Via via che ci inerpichiamo il sottobosco si anima e si colora di moltitudini di fiori. Cominciano con il fare capolino avanguardie di piccoli anemoni selvatici seguiti poco dopo da viole mammole, qualche crocus ed infine, dalle allegrissime primule. I giovani fiori si fanno largo nello spesso tappeto di foglie secche srotolato dall'autunno a protezione della terra con la tipica baldanza che hanno le nuove generazioni quando sentono che è finalmente venuto il loro momento.
Su suggerimento di Andrea prendiamo la deviazione per la cava, anch'essa dismessa da tempo come la stazione. Le testimonianze del passato, pur consumate dal tempo sono ancora molto eloquenti. Colpiscono particolarmente la nostra attenzione i carrelli utilizzati per portare il materiale estratto fino alla ferrovia dove veniva, ipotizziamo noi, caricato su appositi vagoni. In particolare, fatichiamo non poco a convincere il Presidente che i simpatici carrelli non sono propriamente giostre ma alla fine il suo irrefrenabile divertimento ha la meglio sui nostri paternalistici brontolii.
Scesi dalle giostre, raggiungiamo la stazione di Fornello che ora non accoglie più viaggiatori ma che continua ad assistere al passaggio dei moderni treni che tuttora transitano su arditi viadotti, dentro gallerie o in brevi tratti a cielo aperto, puntualmente salutati da rami di faggi. Ne passa uno proprio mentre siamo davanti alla stazione; mi fa uno strano effetto, come di un macchina che viaggia indietro nel tempo.
All'inizio di questo racconto, con un'abile mossa presa in prestito dalla mia pigrizia, ho lasciato cadere tra le righe la parola regno. Di alcune delle sue meraviglie ho già detto e a questo punto immagino sia lecito da parte vostra chiedere chi è il Re. La sua voce si è fatta sentire presto, frizzante controcanto ai cinguettii e ai trilli dei numerosi pennuti, ma lui si è palesato solo dopo un po', come si conviene ad una personalità di rilievo. Infatti, solo quando il sentiero ha raggiunto il fondo della gola Re Muccione si è mostrato in tutta la sua aristocratica eleganza: un torrente dal letto interamente in pietra, un'interminabile scalinata di levigati gradini, ognuno dei quali dà vita a una cascata, tutte di altezze diverse.

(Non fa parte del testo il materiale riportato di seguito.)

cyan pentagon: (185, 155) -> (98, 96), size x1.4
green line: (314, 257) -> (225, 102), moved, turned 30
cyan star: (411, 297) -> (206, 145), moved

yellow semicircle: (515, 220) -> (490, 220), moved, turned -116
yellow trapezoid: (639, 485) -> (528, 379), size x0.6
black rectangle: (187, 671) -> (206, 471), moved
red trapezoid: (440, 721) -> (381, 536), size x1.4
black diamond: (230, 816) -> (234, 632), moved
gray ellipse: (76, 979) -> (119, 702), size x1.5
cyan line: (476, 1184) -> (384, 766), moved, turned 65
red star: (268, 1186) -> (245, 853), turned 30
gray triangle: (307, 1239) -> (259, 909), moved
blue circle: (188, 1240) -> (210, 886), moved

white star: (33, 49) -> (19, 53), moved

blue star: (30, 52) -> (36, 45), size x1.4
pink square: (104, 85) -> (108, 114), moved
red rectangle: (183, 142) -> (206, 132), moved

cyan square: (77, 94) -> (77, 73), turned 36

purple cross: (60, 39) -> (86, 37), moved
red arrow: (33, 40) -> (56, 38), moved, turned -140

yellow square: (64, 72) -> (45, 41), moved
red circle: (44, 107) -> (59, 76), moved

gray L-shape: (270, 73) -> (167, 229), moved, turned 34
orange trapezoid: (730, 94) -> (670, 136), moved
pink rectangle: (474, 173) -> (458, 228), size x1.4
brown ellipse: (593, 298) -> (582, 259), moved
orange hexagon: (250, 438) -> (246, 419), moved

Spesso, terminato il salto, le acque si raccolgono in pozze profonde e trasparenti i cui fondali, iridescenti, cambiano camaleonticamente il proprio colore prendendolo in prestito ora dal cielo, ora dalle foglie, ora dal muschio che ricopre le pietre rimaste all'ombra durante l'inverno.

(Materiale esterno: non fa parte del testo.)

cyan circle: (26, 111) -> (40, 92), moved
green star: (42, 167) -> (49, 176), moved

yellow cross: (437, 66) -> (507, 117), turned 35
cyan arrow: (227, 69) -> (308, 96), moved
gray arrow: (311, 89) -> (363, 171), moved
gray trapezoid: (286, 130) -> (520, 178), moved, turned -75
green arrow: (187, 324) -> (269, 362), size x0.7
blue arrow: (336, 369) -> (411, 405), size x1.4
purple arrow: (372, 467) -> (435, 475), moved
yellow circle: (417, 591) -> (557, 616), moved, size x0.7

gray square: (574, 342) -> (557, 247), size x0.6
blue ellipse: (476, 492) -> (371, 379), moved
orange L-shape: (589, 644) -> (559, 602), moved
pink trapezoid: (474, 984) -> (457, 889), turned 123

Re Muccione ci ha accolto amichevolmente, consentendoci di guadarlo tutte le volte che il sentiero lo attraversa per assecondare i pendii che lo costeggiano. I profili dei monti che incorniciano il regno di Muccione sono ricoperti di faggi sui cui rami milioni di gemme aspettano frementi che la Natura dia il via alla grande festa di Primavera, quando insieme si trasformeranno in un immenso mantello verde.

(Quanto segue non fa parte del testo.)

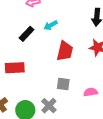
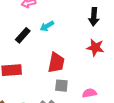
red trapezoid: (65, 51) -> (56, 63), moved

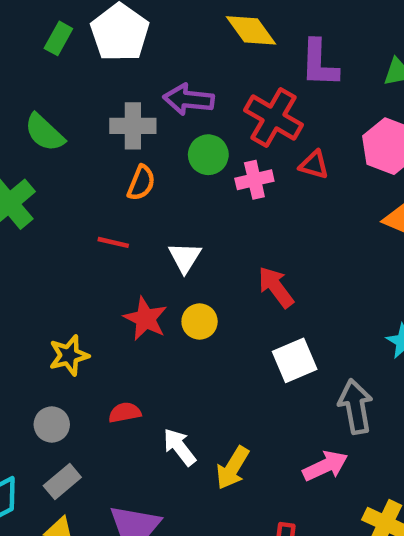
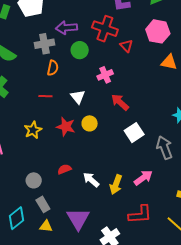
red triangle: (314, 165) -> (126, 46), turned 40
pink cross: (254, 180) -> (105, 75), moved
yellow star: (69, 355) -> (33, 130), moved
pink arrow: (325, 466) -> (143, 178), moved
gray rectangle: (62, 482) -> (43, 204), turned -70

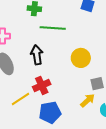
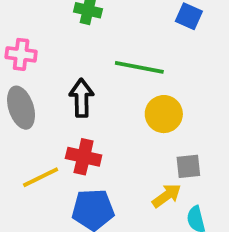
green line: (53, 28) -> (139, 67), moved
red cross: (42, 85) -> (84, 157), turned 30

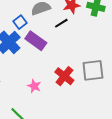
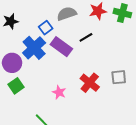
black line: (61, 23) -> (86, 37), moved
gray square: (93, 70) -> (119, 77), size x0.7

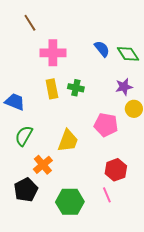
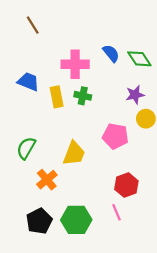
pink cross: (53, 53) -> (75, 64), moved
blue trapezoid: (15, 102) -> (28, 82), moved
black pentagon: (26, 190) -> (39, 221), moved

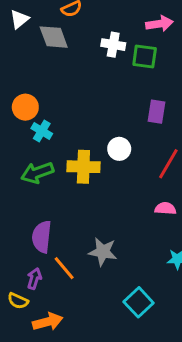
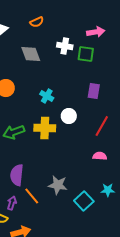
gray diamond: (54, 37) -> (31, 54), moved
cyan cross: (42, 131) -> (47, 96), moved
cyan square: (139, 302) -> (84, 201), moved

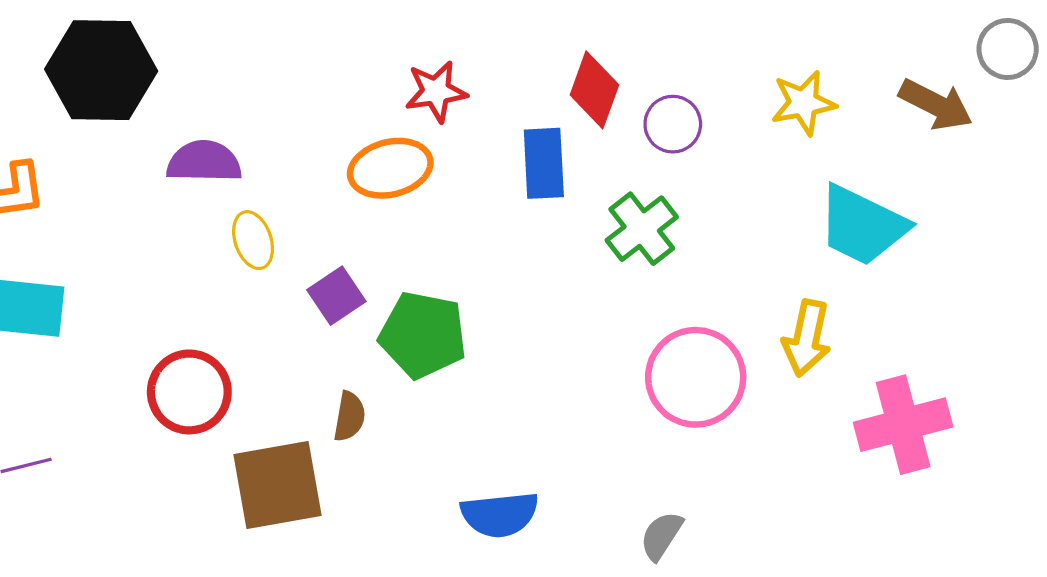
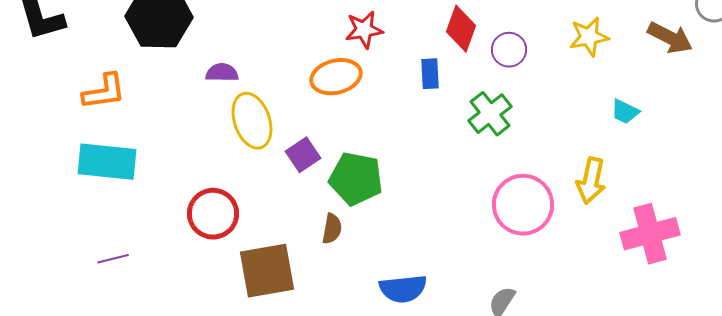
purple semicircle: (204, 162) -> (222, 73), size x0.7
blue rectangle: (544, 163) -> (430, 74), size x0.7
cyan trapezoid: (862, 225) -> (625, 112), size x0.5
yellow ellipse: (253, 240) -> (252, 121), size x1.6
brown semicircle: (349, 416) -> (332, 229), moved

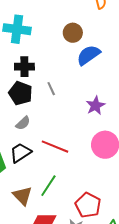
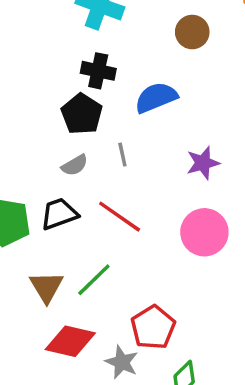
blue semicircle: (89, 55) -> (156, 98), moved
gray line: (51, 89) -> (122, 155), moved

Dopo il pranzo, iniziamo la seconda parte del giro, che ci consentirà di apprezzare dall'alto il percorso fatto al mattino e, sul versante opposto, la piana del Mugello. Sappiamo che il sentiero ad un certo punto comincerà a scendere e, sarà per la stanchezza che nel frattempo ha cominciato a farsi viva, in cuor mio ne sono contento. Peccato però che questo momento tarda un po' ad arrivare; sento battezzare almeno una mezza dozzina di salite come "quella è l'ultima e poi si scende". Cerco di convincere il mio morale ad essere fiducioso, che prima o poi succederà per davvero e infatti, dopo un ultima curva il paesino di Gattaia si svela ai nostri occhi. Curiosamente ad accoglierci troviamo solo cani, ma forse è l'umorismo tipico di queste parti e io sono troppo fiacco per capirlo.
Ringrazio gli organizzatori, in particolare Andrea e, ovviamente, Re Muccione per la squisita ospitalità.
AF
Grazie Andrea, sei riuscito a descrivere la giornata in modo eccelso.